Thank you for continuing with us as we share excerpts of Martyn Lloyd-Jones' Living Water: Studies in John 4, published last month for the first time.
In chapter 24, entitled "Death Defeated", Lloyd-Jones discusses the problem of death and takes us to the glorious implications of the Resurrection:
We must agree that the ultimate problem of all problems is that of death, the problem of the grave and of what lies beyond. The apostle Paul said, The last enemy that shall be destroyed is death" (1 Cor 15:26), and it is indeed the last enemy. These other problems that we have to confront come and go—scientific questions and problems, the problem of pain and suffering, political problems, the problem of war. All these may or may not be urgent, but there is one that is inevitable, inexorable, ineluctable—the problem of death. No one can evade it. And, of course, we are bound to be concerned about it. Here we are in life, full of activity and interests—then comes death. Is there any purpose in it? Does it all just end here, all the bother and all the trouble and all the agony and all the suffering - does it all finish? And what then? (p.310)

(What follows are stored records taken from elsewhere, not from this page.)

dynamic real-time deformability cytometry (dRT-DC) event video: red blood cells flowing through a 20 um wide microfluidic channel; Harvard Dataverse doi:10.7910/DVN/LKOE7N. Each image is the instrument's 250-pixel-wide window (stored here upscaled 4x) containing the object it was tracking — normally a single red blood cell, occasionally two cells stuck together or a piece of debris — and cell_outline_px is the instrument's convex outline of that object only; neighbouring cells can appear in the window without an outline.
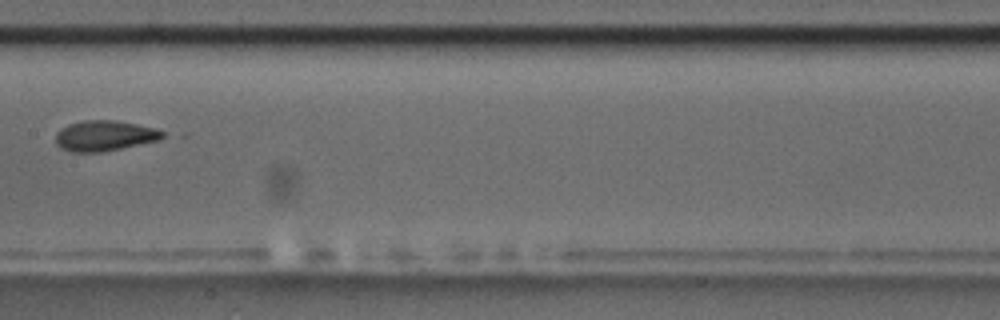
{"species": "common noctule bat (a hibernating species)", "species_latin": "Nyctalus noctula", "temperature_condition": "room temperature", "stored_images_in_passage": 14, "camera_frame_rate_fps": 3000, "um_per_image_px": 0.085, "animal": {"sex": "male", "body_mass_g": 17.5, "forearm_length_mm": 52.3}, "frame": {"image": 1, "passage_image": 7, "time_ms": 8.0, "image_size_px": [1000, 320], "cell_outline_px": [[168, 136], [160, 140], [100, 152], [72, 152], [60, 148], [56, 144], [56, 132], [60, 128], [68, 124], [84, 120], [116, 120], [156, 128], [164, 132]], "centroid_in_image_um": [8.89, 11.53], "position_along_channel_um": 198.5, "area_um2": 19.13}}
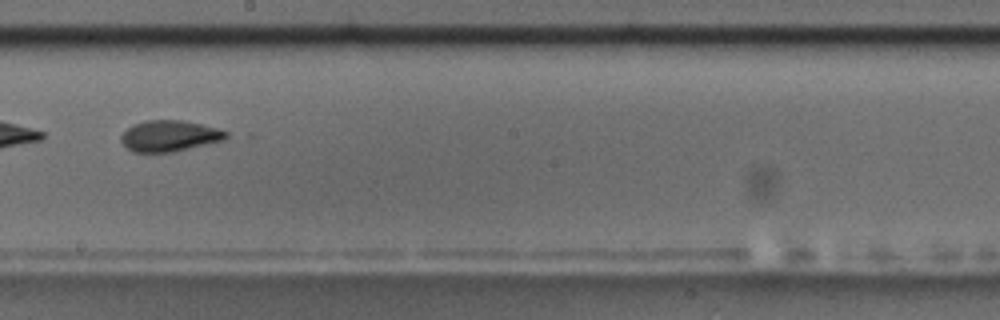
{"frame": {"image": 2, "passage_image": 8, "time_ms": 9.0, "image_size_px": [1000, 320], "cell_outline_px": [[232, 136], [224, 140], [176, 152], [132, 152], [120, 140], [120, 136], [132, 124], [144, 120], [184, 120], [216, 128], [228, 132]], "centroid_in_image_um": [14.43, 11.55], "position_along_channel_um": 233.8, "area_um2": 19.25}, "authors_computed_cell_mechanics": {"area_um2": 19.363, "velocity_mm_per_s": 3.55, "shape_relaxation_time_tau1_ms": 2.404, "shape_relaxation_time_tau2_ms": null, "deformation_change_tau1": 0.1271, "deformation_change_tau2": null}}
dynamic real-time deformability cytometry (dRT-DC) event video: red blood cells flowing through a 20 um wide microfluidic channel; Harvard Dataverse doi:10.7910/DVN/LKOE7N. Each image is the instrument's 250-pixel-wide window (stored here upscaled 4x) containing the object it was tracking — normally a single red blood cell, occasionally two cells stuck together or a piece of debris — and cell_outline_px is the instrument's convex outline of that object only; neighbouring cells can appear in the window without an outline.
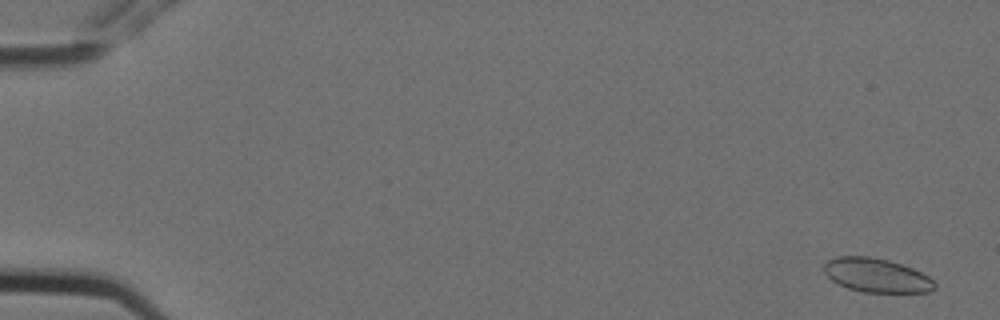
{"species": "Egyptian fruit bat (a non-hibernating species)", "species_latin": "Rousettus aegyptiacus", "temperature_condition": "cold", "stored_images_in_passage": 6, "camera_frame_rate_fps": 3000, "um_per_image_px": 0.085, "animal": {"sex": "female"}, "frame": {"image": 1, "passage_image": 1, "time_ms": 0.0, "image_size_px": [1000, 320], "cell_outline_px": [[936, 288], [932, 292], [864, 292], [848, 288], [832, 280], [824, 272], [824, 264], [828, 260], [836, 256], [868, 256], [888, 260], [912, 268], [928, 276], [936, 284]], "centroid_in_image_um": [74.51, 23.4], "position_along_channel_um": 10.5, "area_um2": 21.79}}
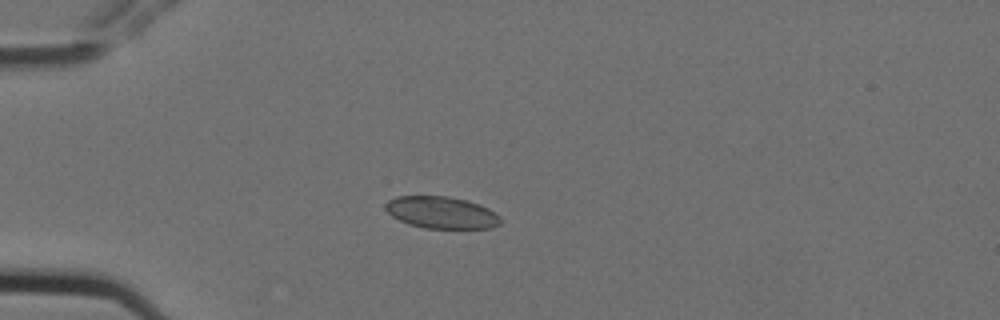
{"frame": {"image": 2, "passage_image": 5, "time_ms": 1.333, "image_size_px": [1000, 320], "cell_outline_px": [[500, 224], [492, 228], [424, 228], [408, 224], [392, 216], [384, 208], [384, 204], [388, 200], [396, 196], [448, 196], [480, 204], [496, 212], [500, 216]], "centroid_in_image_um": [37.52, 18.06], "position_along_channel_um": 47.5, "area_um2": 21.5}}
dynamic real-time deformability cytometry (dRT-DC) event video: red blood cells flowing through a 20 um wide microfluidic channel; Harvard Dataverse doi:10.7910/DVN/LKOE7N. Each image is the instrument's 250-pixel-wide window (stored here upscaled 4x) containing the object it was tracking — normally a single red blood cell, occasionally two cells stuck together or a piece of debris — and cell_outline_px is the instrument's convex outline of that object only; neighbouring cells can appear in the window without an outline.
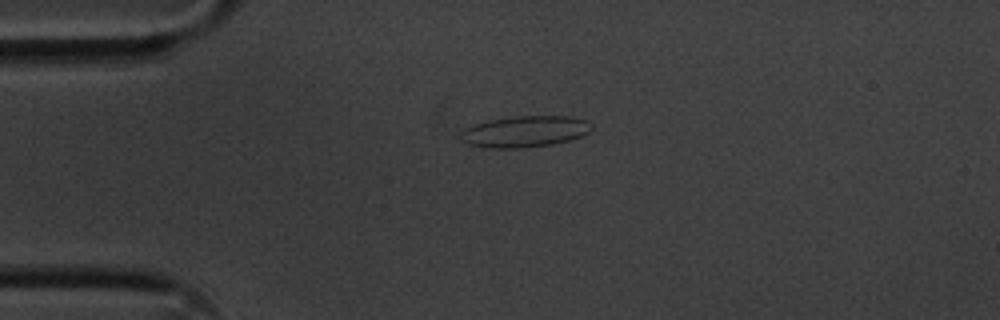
{"species": "common noctule bat (a hibernating species)", "species_latin": "Nyctalus noctula", "temperature_condition": "cold", "stored_images_in_passage": 45, "camera_frame_rate_fps": 3000, "um_per_image_px": 0.085, "animal": {"sex": "male", "body_mass_g": 20.1, "forearm_length_mm": 53.5}, "frame": {"image": 1, "passage_image": 3, "time_ms": 0.667, "image_size_px": [1000, 320], "cell_outline_px": [[592, 128], [584, 136], [552, 144], [520, 148], [492, 148], [468, 144], [460, 140], [460, 132], [464, 128], [472, 124], [488, 120], [516, 116], [572, 116], [588, 120], [592, 124]], "centroid_in_image_um": [44.61, 11.17], "position_along_channel_um": 40.4, "area_um2": 24.1}}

There, then, is the difference that his resurrection has made to all who believe in him. "He hath abolished death." He has defeated death. But beyond that, he has "brought life and immortality to light through the gospel" (2 Tim. 1:10). If you are not thrilled at the thought of this, I ask you to examine whether you are Christian at all! "He has brought life and immortality to light." Life, not merely continuous existence, the existence that people have in this world. Full living, full being, a real life!

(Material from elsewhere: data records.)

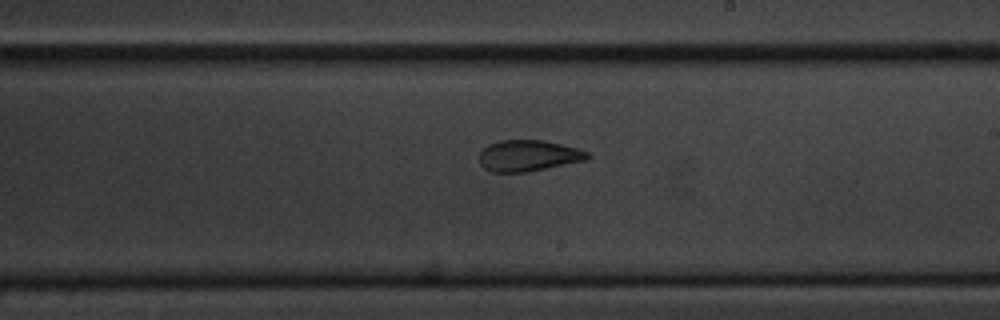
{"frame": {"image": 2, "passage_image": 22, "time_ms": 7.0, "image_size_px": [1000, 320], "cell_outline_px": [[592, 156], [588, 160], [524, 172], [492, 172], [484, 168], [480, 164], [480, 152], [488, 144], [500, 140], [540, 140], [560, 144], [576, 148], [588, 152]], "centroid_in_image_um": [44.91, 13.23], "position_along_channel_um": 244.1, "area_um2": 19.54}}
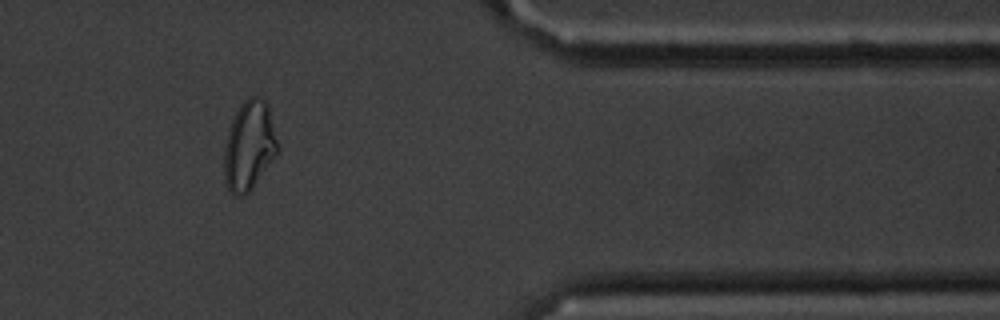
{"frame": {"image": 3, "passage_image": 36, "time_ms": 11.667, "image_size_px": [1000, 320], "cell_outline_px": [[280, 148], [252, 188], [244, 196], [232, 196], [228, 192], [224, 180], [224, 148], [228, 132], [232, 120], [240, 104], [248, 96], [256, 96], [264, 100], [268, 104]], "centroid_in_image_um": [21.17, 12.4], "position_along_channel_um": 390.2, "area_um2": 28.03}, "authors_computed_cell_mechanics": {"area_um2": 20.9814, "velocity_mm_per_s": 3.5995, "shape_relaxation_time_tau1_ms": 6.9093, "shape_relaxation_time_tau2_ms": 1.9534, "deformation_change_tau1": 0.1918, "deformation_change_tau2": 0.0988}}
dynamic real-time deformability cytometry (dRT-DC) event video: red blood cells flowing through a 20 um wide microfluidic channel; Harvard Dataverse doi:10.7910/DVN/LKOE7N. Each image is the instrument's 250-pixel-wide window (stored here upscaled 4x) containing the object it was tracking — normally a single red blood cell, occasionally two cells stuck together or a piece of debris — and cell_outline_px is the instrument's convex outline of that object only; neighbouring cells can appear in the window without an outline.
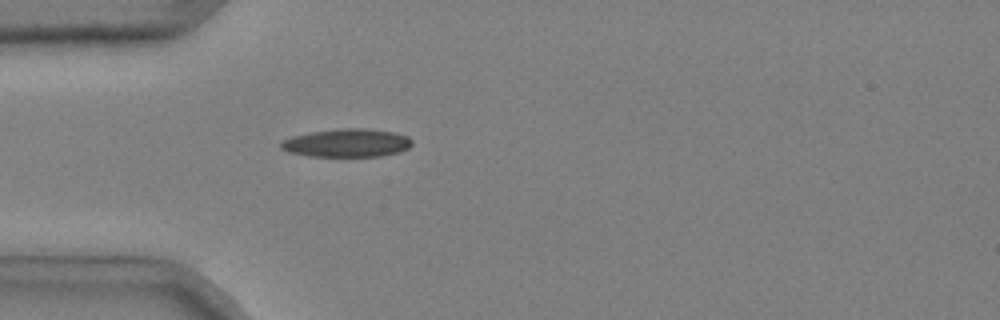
{"species": "common noctule bat (a hibernating species)", "species_latin": "Nyctalus noctula", "temperature_condition": "cold", "stored_images_in_passage": 41, "camera_frame_rate_fps": 3000, "um_per_image_px": 0.085, "animal": {"sex": "male", "body_mass_g": 20.4}, "frame": {"image": 1, "passage_image": 7, "time_ms": 2.0, "image_size_px": [1000, 320], "cell_outline_px": [[412, 144], [408, 148], [400, 152], [380, 156], [308, 156], [288, 152], [280, 148], [280, 144], [284, 140], [292, 136], [308, 132], [340, 128], [364, 128], [396, 132], [408, 136], [412, 140]], "centroid_in_image_um": [29.5, 12.14], "position_along_channel_um": 55.5, "area_um2": 21.73}}
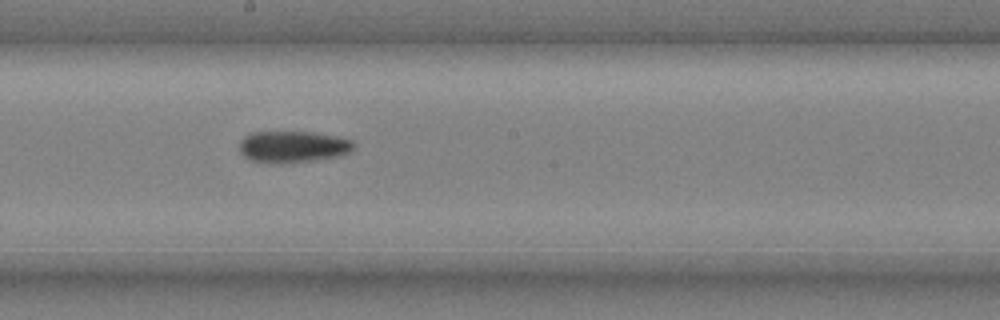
{"frame": {"image": 2, "passage_image": 21, "time_ms": 6.667, "image_size_px": [1000, 320], "cell_outline_px": [[356, 144], [348, 152], [340, 156], [312, 160], [272, 164], [252, 160], [244, 156], [240, 152], [240, 140], [244, 136], [252, 132], [312, 132], [336, 136], [352, 140]], "centroid_in_image_um": [24.88, 12.46], "position_along_channel_um": 223.3, "area_um2": 20.98}}
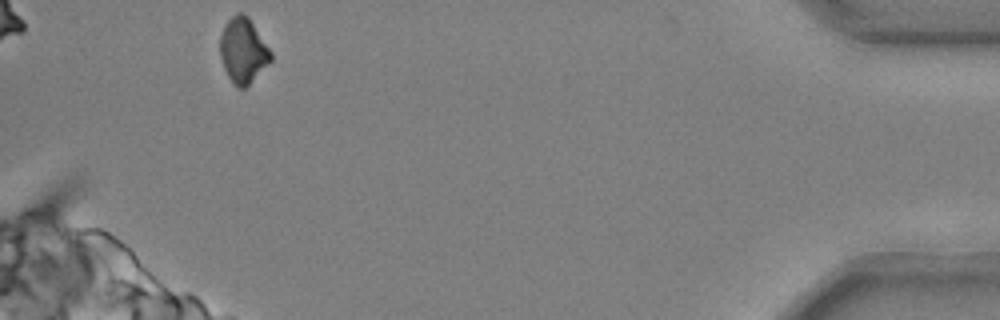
{"frame": {"image": 3, "passage_image": 41, "time_ms": 13.333, "image_size_px": [1000, 320], "cell_outline_px": [[272, 60], [244, 88], [236, 88], [232, 84], [224, 68], [220, 56], [220, 36], [224, 24], [236, 12], [244, 12], [248, 16], [272, 52]], "centroid_in_image_um": [20.65, 4.27], "position_along_channel_um": 414.6, "area_um2": 19.31}}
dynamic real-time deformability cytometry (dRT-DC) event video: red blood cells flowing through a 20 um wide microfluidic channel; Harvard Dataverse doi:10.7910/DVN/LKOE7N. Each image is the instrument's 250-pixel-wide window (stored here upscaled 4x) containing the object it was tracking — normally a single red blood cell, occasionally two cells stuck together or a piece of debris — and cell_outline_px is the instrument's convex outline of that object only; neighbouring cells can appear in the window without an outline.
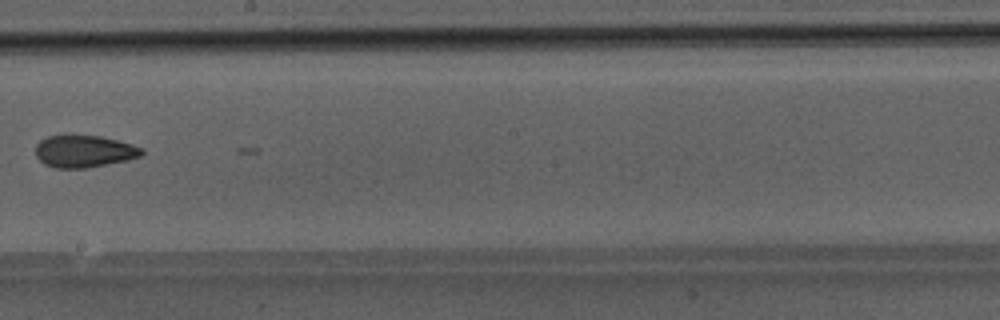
{"species": "Egyptian fruit bat (a non-hibernating species)", "species_latin": "Rousettus aegyptiacus", "temperature_condition": "room temperature", "stored_images_in_passage": 20, "camera_frame_rate_fps": 3000, "um_per_image_px": 0.085, "animal": {"sex": "male"}, "frame": {"image": 1, "passage_image": 16, "time_ms": 5.0, "image_size_px": [1000, 320], "cell_outline_px": [[144, 152], [140, 156], [128, 160], [84, 168], [56, 168], [44, 164], [36, 156], [36, 144], [40, 140], [48, 136], [100, 136], [132, 144], [144, 148]], "centroid_in_image_um": [7.15, 12.87], "position_along_channel_um": 241.0, "area_um2": 19.71}}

That is life! Life with him, and with him forever and ever. It is a glorified life. This mortal flesh cannot inherit immortality; this corruption cannot inherit incorruption. There is going to be a change, a transformation. He was changed himself - he arose in a glorified body. And our bodies will also be glorified. No longer will we have these old bodies; the body will be the same, but it will be transfigured, transformed, glorified. There will be no disease, no weakness, no decay. There will be an eternal, a spiritual, a glorified body, and oh, the glory and the wonder of it all! There will be no sighing there, there will be no sin, there will be no sorrow, there will be no weeping, there will be no parting, there will be no death. It is an entirely new realm and an entirely new kind of life (p. 321).